R package for generating theoretical GC content curves for the FASTQC module
generateDistn function will create a theoretical distribution
from a genome or transcriptome, and then write this out to a file
which can be read by MultiQC, to be plotted over the GC content
curves. The function randomly samples n=1 million simulated reads
(default 100bp) to generate the theoretical distribution.
?generateDistn for more details on the function.
See the example file
inst/script/human_mouse.R for examples
of generating human and mouse genome and transcriptome theoretical
distributions (the output files are also included there).
An example of generating a transcriptome theoretical distribution is:
library(BSgenome.Hsapiens.UCSC.hg38) library(TxDb.Hsapiens.UCSC.hg38.knownGene) set.seed(1) hs.txs <- extractTranscriptSeqs(Hsapiens, TxDb.Hsapiens.UCSC.hg38.knownGene) generateDistn(seqs=hs.txs, file="fastqc_theoretical_gc_hg38_txome.txt", name="Human Transcriptome (UCSC hg38)")

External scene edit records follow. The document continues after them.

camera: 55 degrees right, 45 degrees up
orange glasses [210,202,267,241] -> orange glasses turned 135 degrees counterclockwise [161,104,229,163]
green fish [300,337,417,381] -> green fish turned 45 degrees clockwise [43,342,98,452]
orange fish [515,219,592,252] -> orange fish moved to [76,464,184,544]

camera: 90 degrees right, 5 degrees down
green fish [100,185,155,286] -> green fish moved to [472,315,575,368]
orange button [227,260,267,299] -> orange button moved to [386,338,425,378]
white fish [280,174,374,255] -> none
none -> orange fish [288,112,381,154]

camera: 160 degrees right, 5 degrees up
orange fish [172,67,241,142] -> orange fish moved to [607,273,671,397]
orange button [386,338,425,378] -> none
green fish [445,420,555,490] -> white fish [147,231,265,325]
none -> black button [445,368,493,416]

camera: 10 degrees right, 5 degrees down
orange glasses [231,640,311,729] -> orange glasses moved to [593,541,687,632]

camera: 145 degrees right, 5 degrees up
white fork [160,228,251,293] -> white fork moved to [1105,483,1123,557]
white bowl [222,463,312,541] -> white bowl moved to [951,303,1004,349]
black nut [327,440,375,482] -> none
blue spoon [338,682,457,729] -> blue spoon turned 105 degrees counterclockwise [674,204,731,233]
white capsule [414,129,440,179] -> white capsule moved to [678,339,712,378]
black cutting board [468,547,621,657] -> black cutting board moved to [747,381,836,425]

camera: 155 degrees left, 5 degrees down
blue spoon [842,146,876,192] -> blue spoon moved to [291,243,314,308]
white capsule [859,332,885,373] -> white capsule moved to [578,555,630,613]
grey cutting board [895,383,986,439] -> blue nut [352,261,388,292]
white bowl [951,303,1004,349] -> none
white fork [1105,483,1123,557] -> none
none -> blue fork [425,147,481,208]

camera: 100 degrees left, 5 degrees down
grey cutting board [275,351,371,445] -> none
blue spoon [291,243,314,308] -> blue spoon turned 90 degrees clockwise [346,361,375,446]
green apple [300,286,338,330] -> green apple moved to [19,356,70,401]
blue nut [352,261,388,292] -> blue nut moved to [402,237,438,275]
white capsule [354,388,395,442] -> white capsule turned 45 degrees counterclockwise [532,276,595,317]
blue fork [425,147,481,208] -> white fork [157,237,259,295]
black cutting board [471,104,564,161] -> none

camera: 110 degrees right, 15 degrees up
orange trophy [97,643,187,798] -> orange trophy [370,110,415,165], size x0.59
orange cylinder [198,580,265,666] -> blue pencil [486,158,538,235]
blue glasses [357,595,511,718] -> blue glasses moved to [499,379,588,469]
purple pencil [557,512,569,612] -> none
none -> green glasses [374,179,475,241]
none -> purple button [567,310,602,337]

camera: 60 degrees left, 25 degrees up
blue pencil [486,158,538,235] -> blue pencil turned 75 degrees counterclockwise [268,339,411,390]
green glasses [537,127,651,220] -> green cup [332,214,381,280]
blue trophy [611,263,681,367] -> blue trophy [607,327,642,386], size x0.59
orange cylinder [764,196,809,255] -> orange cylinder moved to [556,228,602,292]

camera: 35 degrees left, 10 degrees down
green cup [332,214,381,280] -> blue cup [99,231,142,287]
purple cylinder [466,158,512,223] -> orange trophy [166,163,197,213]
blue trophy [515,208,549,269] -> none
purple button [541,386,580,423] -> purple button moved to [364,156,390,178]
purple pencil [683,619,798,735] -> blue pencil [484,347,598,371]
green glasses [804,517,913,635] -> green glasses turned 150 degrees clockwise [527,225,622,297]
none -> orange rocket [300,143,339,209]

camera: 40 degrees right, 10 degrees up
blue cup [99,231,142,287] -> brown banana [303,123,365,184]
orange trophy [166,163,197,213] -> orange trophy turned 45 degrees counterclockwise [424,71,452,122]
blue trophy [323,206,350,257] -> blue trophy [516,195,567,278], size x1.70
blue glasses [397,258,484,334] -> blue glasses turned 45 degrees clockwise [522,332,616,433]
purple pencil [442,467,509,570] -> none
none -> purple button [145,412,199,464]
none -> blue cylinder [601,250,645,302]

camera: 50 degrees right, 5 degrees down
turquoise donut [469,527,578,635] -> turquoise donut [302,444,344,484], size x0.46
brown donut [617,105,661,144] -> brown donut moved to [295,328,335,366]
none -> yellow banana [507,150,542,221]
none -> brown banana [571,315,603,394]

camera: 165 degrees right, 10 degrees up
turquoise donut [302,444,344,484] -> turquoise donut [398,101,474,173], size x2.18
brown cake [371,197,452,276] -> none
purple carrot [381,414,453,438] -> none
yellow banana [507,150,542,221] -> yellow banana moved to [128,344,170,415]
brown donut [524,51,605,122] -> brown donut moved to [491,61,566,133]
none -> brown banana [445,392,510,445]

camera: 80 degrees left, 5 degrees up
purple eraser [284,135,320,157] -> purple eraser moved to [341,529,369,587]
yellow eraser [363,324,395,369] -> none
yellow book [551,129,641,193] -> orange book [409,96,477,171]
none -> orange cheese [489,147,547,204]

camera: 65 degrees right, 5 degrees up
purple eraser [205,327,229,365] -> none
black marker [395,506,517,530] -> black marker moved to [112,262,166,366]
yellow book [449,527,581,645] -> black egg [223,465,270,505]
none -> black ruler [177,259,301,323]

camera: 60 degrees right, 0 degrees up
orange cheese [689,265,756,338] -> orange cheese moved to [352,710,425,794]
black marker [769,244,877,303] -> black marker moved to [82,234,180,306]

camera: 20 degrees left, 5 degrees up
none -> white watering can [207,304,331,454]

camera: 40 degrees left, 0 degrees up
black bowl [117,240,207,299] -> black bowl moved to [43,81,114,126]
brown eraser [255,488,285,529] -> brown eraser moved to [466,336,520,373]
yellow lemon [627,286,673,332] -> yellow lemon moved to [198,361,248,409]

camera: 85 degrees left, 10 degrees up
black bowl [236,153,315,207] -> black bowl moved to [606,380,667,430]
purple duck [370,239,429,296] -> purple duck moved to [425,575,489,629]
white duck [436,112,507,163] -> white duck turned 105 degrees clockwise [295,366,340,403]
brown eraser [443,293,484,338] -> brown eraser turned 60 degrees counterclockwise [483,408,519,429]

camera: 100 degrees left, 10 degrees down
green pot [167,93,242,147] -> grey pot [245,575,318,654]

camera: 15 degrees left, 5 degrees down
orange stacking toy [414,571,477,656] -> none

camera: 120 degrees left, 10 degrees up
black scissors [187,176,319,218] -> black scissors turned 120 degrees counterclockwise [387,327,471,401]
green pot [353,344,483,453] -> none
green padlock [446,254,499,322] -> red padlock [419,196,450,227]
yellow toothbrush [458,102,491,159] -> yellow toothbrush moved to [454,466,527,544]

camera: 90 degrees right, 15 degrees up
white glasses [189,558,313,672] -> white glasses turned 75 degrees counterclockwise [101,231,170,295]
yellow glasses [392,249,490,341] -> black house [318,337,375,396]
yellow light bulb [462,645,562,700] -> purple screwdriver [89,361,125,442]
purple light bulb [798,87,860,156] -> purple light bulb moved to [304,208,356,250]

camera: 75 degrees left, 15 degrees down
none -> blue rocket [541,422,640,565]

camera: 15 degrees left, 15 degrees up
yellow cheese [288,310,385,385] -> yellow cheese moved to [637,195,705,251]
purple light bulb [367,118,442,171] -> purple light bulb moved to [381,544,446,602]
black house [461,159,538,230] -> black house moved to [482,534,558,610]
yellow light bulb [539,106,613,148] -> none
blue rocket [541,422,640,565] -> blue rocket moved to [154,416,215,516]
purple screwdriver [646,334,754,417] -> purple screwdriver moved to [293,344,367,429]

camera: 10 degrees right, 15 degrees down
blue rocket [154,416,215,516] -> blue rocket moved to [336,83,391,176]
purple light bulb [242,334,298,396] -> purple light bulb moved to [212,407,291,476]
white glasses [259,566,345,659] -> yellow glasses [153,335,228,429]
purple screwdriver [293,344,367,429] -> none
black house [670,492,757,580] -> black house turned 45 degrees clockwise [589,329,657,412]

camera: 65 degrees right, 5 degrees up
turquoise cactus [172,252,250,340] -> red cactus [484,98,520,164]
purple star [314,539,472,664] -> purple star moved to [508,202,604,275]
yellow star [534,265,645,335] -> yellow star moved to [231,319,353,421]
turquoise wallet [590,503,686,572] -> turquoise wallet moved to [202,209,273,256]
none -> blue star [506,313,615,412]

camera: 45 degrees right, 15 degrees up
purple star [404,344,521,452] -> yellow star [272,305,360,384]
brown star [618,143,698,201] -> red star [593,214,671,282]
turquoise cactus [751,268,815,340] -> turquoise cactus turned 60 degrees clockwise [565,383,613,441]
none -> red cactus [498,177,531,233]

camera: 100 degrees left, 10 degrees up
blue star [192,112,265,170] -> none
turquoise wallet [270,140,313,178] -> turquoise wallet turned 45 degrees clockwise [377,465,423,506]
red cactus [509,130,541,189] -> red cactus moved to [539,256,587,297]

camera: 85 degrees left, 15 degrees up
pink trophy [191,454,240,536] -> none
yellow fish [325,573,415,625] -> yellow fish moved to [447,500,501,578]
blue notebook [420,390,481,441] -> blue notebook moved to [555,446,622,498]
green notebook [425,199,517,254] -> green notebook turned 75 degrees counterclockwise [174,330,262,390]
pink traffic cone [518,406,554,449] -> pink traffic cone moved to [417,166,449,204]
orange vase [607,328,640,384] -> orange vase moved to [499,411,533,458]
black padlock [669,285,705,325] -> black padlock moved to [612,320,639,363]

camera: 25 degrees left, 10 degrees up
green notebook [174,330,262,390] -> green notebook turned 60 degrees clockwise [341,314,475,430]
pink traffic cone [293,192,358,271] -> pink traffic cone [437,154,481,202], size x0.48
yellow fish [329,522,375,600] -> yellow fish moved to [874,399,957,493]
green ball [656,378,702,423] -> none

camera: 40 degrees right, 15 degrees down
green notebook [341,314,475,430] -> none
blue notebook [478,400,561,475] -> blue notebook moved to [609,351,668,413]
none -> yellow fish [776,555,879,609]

The function generates reads uniformly from the sequences or chromosomes provided. So, for the transcriptome, the example files involve generation of reads from all the transcripts (with counts proportional to the length of the transcripts). Genes with more isoforms are contributing more reads. You could pick a single isoform per gene, or you could use the weights to generate reads proportional to estimated transcript expression from an RNA-seq experiment.
The reads are generated from all positions of the sequences (allowing for the read length). They do not take into account fragment length distribution or any kind of positional bias.
For the transcriptome / RNA-seq, the read starts do not take into account random hexamer bias, but are uniform across the transcripts.
From my personal research into DNA-seq and RNA-seq sequence bias, I believe that these simplifying assumptions are not of practical consquence for coming up with a theoretical distribution of GC content for quality control testing purposes.
If however, you want to plot the observed over expected GC content
distribution for RNA-seq taking all of these other biases into acccount,
you could use the Biconductor package alpine,
which implements the methods of this paper,
plotGC function. The estimated fragment rate over GC
is plotted, conditioned on sample-specific transcript expression,
positional bias, random hexamer priming bias, etc.